When I’m ready, I look at Charlie and start to talk. “Her name was Stephanie Dardusko. Wow. I haven’t said that name out loud in years. It still makes me chuckle. Sort of how you amuse me on a daily basis.”

“I hope you aren’t teasing me,” she says, faux-pouting. “I’m vulnerable tonight.”

“I thought teasing was all we did? Teasing is what we’re good at.”

“Well then. I’ll take that as a compliment, and by the way, change the subject much?”

“Fine, fine,” I say, rolling my eyes. “I met Stephanie one summer when I was in college. I came home to the city for summer break. I was partying too hard, but you’ve heard about that. I was drunk and horny, and Stephanie was, too.” I set my drink down and turn toward Charlie. “That’s real attractive, huh? Drunk and horny. Can you tell we both had high standards back then?” Remembering what an idiot I was embarrasses me even now.

“I’m not here to judge you.” The way she says that makes me believe her. She’s here to support me, to get to know me better, to know the man that all of these stories created. “How old were you?”

“Twenty. We hooked up, and the summer passed in a drunken haze. We partied in the Hamptons, at the newest nightclubs, the hottest restaurants, and we had sex . . . a lot of sex, everywhere. We were oblivious to the rest of the world, so we did stupid stuff. The problem is that summer ended, and I had to return to reality, to school. She came with me and lived in my apartment that year. She was just there doing nothing but drinking, continuing the party that we started in Manhattan months earlier.”

I rub my eyes, realizing this is affecting me even more than I thought it would. Maybe I haven’t put my own ghosts to bed.

“We were together almost ten months before we had our first fight, and when it did happen, it was bad. I was too sober and she was too drunk. She was yelling before I even walked in the door. I could hear her screaming all the way down the hall. I thought she was cheating on me with someone, but when I opened the door, it was just her. She was belligerent and throwing things. Broke all kinds of stuff. Shattered a picture of me and my buddies. Destroyed some of my textbooks. She just went crazy.”

I pause to take a deep breath, the image of her freaking out running through my head.

Charlie’s hand rubs my back as she asks, “Are you all right? We don’t have to talk about this, if you don’t want.”

“I want you to know all of this, everything about me, even the bad.” I turn on the stool toward her and finish my story. “I remember noticing how beautiful she was in her rage. It was the most passion I’d seen from her in months. That’s when I realized how bad she’d gotten. I didn’t complain because I loved her. I had fallen in love with her that year. I liked having her around, having her at my apartment. I liked coming back from class and seeing her there waiting for me. I liked all the wrong things about her. I couldn’t be someone’s entire world, because it sets them up for disappointment. When she flipped out, I saw the truth. I saw who she really was and how bad she’d gotten. I think I had seen it before that night, but didn’t want to admit it.”

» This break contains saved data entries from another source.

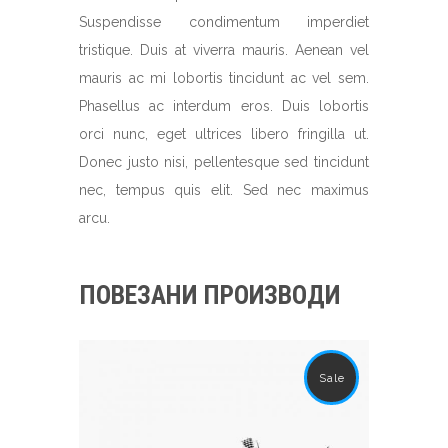
Suspendisse condimentum imperdiet
tristique. Duis at viverra mauris. Aenean vel
mauris ac mi lobortis tincidunt ac vel sem.
Phasellus ac interdum eros. Duis lobortis
orci nunc, eget ultrices libero fringilla ut.
Donec justo nisi, pellentesque sed tincidunt
nec, tempus quis elit. Sed nec maximus
arcu.
ПОВЕЗАНИ ПРОИЗВОДИ
Sale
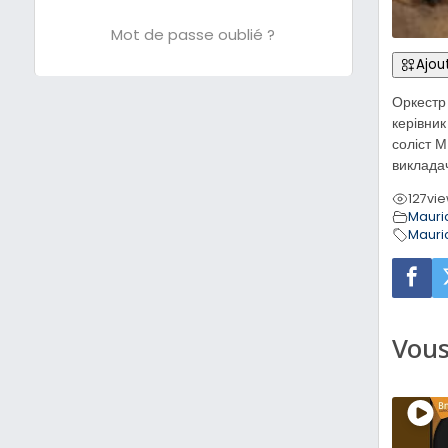
Mot de passe oublié ?
Ajout
Оркестр
керівн
соліст
виклад
127
vi
Mauri
Mauri
Vous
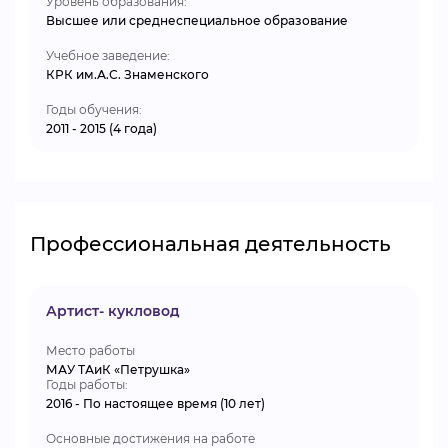
Уровень образования:
Высшее или среднеспециальное образование
Учебное заведение:
КРК им.А.С. Знаменского
Годы обучения:
2011 - 2015 (4 года)
Профессиональная деятельность
Артист- кукловод
Место работы
МАУ ТАиК «Петрушка»
Годы работы:
2016 - По настоящее время (10 лет)
Основные достижения на работе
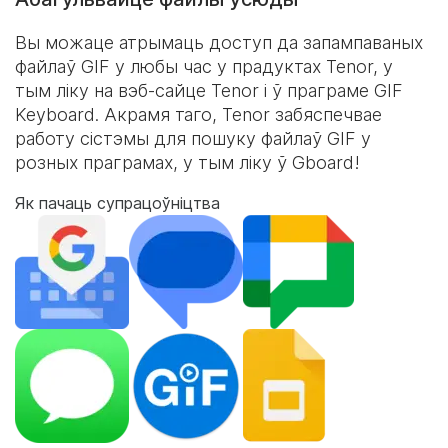
Вы можаце атрымаць доступ да запампаваных
файлаў GIF у любы час у прадуктах Tenor, у
тым ліку на вэб-сайце Tenor і ў праграме
GIF
Keyboard
. Акрамя таго, Tenor забяспечвае
работу сістэмы для пошуку файлаў GIF у
розных праграмах, у тым ліку ў Gboard!
Як пачаць супрацоўніцтва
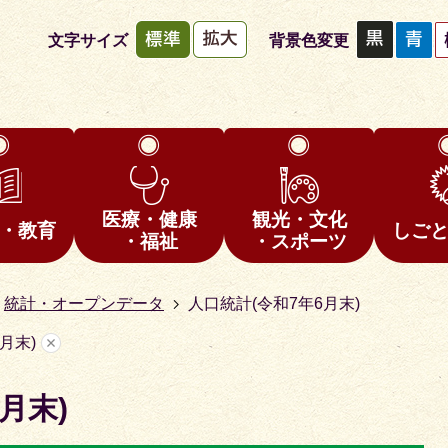
文字サイズ
背景色変更
医療・健康
観光・文化
・教育
しご
・福祉
・スポーツ
統計・オープンデータ
人口統計(令和7年6月末)
月末)
月末)
1
枚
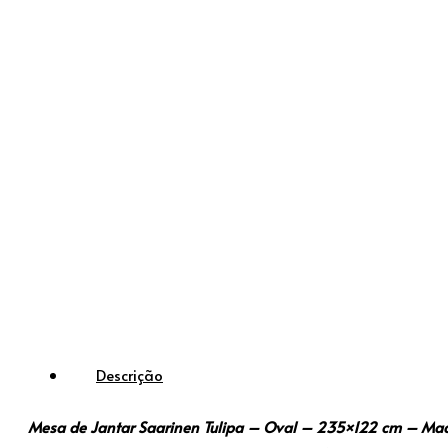
Descrição
Mesa de Jantar Saarinen Tulipa – Oval – 235×122 cm – M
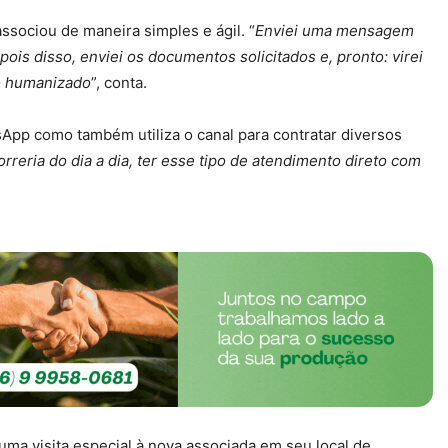
ssociou de maneira simples e ágil. “
Enviei uma mensagem
is disso, enviei os documentos solicitados e, pronto: virei
to humanizado
”, conta.
App como também utiliza o canal para contratar diversos
orreria do dia a dia, ter esse tipo de atendimento direto com
uma visita especial à nova associada em seu local de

I was more screwed than I knew at the time. Later that night, I found the remainder of a line of cocaine on my government textbook. Now that I think of it, that’s kind of ironic. Very anti-establishment of her. It was like her way of telling the world to screw off. Next to the cocaine, I found bank receipts. I guess that was her way of screwing me over.”

“She stole money from you?”

“Over the course of ten months, she took just over fifteen grand without me knowing. It was from my private account, not my parents’. In high school, I never spent much money when my friends and I went out. They all had money, so I saved mine.”